Exercise: From the data that follows, print exactly the lines starting at the one containing "right elbow: (442, 534, -24)" and ending at the one containing "right wrist: (460, 499, -19)"; include both of them and nothing more.

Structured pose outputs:
————
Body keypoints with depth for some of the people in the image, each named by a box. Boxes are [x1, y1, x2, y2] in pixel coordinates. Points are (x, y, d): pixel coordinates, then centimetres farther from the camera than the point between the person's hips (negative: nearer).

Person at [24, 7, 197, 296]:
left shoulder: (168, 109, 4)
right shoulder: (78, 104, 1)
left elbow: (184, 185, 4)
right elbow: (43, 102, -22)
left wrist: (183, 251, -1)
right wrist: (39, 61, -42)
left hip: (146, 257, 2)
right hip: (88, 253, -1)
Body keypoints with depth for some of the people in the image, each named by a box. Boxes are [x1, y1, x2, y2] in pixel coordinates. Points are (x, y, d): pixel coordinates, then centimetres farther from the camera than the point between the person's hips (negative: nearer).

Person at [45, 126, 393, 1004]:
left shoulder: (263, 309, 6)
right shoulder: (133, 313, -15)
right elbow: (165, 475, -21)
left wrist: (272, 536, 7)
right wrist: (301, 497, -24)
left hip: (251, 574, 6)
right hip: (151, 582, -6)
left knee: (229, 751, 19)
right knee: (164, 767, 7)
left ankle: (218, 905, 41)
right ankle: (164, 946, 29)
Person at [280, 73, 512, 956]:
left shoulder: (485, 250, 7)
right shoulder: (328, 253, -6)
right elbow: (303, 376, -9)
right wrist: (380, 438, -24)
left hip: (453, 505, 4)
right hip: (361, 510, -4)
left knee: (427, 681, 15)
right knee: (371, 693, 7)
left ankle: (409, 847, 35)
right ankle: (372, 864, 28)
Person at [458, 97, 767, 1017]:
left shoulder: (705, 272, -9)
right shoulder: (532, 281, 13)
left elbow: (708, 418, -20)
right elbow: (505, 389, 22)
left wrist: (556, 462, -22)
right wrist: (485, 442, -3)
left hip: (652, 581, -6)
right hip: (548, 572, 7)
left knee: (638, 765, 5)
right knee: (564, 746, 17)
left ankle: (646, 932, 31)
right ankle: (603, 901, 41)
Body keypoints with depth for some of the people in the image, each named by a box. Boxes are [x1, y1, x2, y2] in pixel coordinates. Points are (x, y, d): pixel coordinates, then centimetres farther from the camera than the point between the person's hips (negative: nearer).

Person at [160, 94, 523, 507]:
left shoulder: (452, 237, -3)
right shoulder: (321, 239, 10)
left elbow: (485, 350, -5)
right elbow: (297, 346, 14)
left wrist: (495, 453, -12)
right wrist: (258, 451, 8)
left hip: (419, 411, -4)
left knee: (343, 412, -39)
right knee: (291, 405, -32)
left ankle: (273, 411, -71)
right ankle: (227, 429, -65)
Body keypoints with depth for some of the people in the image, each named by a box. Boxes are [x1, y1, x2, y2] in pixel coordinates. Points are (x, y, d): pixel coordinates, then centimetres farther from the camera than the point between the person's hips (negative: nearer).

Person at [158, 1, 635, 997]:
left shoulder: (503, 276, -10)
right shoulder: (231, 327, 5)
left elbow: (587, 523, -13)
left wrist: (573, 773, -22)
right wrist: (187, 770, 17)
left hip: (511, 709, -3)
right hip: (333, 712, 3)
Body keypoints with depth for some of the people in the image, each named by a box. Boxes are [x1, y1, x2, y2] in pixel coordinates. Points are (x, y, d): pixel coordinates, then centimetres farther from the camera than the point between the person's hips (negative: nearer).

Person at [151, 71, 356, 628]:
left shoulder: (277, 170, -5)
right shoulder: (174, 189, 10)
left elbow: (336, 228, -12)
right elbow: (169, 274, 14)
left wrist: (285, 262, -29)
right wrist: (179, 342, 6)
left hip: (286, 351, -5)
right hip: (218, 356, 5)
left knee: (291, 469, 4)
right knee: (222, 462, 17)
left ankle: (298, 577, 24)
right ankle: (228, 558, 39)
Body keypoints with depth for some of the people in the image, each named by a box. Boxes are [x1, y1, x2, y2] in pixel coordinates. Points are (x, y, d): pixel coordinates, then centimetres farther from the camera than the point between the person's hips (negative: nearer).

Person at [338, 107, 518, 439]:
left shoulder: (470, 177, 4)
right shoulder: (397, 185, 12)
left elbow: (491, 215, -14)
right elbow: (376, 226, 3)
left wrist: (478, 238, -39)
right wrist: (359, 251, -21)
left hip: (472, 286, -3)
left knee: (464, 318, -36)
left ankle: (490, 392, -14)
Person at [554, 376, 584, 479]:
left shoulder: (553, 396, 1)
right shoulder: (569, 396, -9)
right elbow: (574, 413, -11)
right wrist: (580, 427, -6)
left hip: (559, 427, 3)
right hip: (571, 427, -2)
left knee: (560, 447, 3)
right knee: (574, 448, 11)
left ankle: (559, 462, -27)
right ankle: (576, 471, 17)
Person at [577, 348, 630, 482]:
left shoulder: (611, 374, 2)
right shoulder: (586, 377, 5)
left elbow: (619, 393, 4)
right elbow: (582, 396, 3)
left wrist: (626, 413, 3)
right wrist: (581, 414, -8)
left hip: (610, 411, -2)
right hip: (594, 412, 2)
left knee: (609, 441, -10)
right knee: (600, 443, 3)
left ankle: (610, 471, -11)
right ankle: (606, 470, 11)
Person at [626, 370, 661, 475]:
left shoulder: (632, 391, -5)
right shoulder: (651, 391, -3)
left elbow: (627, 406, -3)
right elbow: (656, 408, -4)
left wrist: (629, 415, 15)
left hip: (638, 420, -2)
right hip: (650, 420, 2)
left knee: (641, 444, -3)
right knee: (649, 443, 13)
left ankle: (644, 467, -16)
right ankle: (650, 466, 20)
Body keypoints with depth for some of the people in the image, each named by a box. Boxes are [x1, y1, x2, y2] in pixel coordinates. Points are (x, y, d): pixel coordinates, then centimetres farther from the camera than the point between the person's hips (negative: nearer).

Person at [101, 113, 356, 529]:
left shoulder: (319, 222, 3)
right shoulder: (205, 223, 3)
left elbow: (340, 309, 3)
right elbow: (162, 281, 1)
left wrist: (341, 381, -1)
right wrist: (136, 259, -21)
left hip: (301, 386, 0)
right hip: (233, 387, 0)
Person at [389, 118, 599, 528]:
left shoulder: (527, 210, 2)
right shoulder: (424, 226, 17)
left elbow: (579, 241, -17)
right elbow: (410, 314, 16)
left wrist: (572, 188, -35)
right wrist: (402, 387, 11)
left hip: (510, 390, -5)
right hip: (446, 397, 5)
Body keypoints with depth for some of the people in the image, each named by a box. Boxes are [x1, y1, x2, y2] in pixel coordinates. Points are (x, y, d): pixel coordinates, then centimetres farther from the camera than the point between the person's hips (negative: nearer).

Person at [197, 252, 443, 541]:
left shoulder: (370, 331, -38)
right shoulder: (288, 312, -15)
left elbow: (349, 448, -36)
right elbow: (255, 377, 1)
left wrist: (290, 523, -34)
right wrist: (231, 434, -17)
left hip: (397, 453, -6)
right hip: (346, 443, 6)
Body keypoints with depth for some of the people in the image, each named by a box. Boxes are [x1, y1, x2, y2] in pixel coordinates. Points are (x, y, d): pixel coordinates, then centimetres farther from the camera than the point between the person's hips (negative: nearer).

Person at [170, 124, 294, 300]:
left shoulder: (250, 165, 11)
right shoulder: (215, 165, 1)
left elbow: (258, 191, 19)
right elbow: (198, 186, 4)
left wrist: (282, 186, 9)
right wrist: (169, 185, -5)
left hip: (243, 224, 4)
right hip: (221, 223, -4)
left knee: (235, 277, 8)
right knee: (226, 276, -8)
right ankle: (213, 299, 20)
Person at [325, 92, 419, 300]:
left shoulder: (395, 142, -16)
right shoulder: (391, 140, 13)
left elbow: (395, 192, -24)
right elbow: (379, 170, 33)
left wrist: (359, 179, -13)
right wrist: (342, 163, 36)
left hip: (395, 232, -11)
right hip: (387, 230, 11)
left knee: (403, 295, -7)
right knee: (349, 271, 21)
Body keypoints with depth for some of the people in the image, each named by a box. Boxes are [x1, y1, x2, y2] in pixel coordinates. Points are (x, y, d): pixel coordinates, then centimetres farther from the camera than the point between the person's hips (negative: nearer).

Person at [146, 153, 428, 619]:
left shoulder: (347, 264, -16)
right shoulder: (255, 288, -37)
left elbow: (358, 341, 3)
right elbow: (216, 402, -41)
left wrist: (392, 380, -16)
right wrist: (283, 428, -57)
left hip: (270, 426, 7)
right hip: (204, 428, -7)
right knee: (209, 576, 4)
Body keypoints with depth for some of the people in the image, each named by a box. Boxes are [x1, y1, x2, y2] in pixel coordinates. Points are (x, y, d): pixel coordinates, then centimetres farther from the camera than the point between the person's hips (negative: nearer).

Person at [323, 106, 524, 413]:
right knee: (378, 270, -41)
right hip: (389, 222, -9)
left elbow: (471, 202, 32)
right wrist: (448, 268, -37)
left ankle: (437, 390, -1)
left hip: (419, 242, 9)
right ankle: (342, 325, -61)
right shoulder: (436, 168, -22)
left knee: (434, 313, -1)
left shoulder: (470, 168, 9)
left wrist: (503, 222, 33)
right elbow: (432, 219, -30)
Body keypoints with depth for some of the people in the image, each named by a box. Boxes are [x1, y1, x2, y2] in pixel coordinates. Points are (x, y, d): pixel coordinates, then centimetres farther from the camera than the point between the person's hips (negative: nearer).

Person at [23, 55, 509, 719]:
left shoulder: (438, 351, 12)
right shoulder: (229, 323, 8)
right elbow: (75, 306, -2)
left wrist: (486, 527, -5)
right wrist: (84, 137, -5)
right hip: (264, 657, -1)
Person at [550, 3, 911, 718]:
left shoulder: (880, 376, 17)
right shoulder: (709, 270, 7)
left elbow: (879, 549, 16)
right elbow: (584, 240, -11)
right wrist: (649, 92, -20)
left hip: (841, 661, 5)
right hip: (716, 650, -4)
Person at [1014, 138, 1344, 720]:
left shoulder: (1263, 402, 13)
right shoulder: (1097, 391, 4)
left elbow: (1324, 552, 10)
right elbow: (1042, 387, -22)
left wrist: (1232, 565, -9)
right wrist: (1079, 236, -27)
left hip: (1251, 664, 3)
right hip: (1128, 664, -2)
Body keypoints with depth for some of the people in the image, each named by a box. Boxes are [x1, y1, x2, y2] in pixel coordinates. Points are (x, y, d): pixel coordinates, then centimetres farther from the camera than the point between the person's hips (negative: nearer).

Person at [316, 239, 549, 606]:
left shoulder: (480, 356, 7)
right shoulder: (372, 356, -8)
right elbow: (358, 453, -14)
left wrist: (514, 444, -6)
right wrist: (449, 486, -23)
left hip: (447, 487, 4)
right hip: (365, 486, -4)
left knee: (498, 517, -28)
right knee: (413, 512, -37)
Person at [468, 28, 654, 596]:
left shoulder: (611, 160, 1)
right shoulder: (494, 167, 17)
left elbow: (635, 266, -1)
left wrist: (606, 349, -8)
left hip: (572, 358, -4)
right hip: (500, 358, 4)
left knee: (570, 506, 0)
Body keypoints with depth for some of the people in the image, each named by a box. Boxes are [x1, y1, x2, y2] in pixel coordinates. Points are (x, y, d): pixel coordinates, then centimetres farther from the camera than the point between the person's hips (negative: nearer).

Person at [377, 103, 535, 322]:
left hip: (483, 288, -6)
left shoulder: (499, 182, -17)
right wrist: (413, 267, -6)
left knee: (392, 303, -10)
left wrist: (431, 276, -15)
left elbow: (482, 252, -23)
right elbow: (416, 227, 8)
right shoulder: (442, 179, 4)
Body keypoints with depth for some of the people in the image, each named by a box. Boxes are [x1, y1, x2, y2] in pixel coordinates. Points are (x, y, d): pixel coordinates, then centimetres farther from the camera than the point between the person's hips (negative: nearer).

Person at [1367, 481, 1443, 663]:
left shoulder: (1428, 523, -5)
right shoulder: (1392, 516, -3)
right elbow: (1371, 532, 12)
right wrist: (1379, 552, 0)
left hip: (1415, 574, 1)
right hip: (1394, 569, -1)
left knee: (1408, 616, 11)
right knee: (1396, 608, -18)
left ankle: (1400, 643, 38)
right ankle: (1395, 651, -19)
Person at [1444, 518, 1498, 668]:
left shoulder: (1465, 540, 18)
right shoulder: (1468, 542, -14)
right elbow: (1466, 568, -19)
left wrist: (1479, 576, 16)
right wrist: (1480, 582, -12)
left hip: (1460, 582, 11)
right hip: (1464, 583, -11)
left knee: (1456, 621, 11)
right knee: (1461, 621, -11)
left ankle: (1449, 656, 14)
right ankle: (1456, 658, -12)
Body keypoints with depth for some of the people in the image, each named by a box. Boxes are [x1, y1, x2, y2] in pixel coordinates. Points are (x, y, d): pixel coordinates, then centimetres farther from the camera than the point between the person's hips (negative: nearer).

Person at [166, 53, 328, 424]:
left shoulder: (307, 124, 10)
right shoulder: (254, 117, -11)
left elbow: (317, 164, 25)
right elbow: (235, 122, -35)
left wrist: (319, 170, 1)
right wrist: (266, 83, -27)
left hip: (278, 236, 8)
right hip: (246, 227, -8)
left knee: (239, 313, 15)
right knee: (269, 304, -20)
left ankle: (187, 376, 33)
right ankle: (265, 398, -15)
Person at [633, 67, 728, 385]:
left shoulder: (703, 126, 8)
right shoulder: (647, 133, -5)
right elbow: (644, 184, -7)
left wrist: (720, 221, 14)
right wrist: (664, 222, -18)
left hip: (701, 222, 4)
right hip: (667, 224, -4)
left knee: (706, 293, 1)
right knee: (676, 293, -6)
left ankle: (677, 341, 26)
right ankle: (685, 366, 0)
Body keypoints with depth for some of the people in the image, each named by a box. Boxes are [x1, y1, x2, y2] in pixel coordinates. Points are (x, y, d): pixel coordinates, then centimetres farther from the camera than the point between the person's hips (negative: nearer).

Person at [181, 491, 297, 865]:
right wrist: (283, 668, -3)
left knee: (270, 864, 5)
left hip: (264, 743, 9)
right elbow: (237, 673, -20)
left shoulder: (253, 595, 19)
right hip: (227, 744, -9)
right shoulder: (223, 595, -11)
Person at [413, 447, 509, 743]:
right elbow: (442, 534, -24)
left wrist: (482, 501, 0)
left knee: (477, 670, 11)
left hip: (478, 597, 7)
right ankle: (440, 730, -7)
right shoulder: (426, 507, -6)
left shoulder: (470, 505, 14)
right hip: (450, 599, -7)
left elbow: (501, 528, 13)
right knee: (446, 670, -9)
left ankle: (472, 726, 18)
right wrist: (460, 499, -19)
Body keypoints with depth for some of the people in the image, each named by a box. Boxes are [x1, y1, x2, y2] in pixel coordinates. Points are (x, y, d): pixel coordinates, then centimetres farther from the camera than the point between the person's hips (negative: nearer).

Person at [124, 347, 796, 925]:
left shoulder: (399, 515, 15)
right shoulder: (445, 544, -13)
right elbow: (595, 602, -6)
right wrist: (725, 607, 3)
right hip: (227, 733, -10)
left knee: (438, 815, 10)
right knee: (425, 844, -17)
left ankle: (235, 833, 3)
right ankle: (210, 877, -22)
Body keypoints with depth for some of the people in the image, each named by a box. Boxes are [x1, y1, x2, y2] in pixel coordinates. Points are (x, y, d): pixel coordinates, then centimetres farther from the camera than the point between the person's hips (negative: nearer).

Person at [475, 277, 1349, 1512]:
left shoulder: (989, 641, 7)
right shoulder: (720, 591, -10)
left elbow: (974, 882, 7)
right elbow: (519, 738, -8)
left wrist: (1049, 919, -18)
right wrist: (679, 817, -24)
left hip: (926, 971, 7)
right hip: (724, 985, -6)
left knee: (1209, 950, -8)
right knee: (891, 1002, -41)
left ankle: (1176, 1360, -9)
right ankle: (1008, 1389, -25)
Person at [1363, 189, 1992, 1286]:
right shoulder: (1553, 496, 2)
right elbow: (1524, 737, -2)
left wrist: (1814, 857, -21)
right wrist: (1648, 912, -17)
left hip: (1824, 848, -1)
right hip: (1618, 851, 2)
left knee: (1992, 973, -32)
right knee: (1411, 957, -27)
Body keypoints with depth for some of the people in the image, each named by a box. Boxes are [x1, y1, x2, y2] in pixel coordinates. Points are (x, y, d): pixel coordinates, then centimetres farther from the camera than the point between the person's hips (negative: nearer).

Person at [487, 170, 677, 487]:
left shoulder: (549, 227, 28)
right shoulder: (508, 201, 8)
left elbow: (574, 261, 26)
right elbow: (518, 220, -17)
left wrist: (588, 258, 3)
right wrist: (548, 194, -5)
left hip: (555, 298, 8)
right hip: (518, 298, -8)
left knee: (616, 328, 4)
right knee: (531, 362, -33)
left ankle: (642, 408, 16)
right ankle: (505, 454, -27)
————
Written response:
right elbow: (442, 534, -24)
left wrist: (482, 501, 0)
left knee: (477, 670, 11)
left hip: (478, 597, 7)
right ankle: (440, 730, -7)
right shoulder: (426, 507, -6)
left shoulder: (470, 505, 14)
right hip: (450, 599, -7)
left elbow: (501, 528, 13)
right knee: (446, 670, -9)
left ankle: (472, 726, 18)
right wrist: (460, 499, -19)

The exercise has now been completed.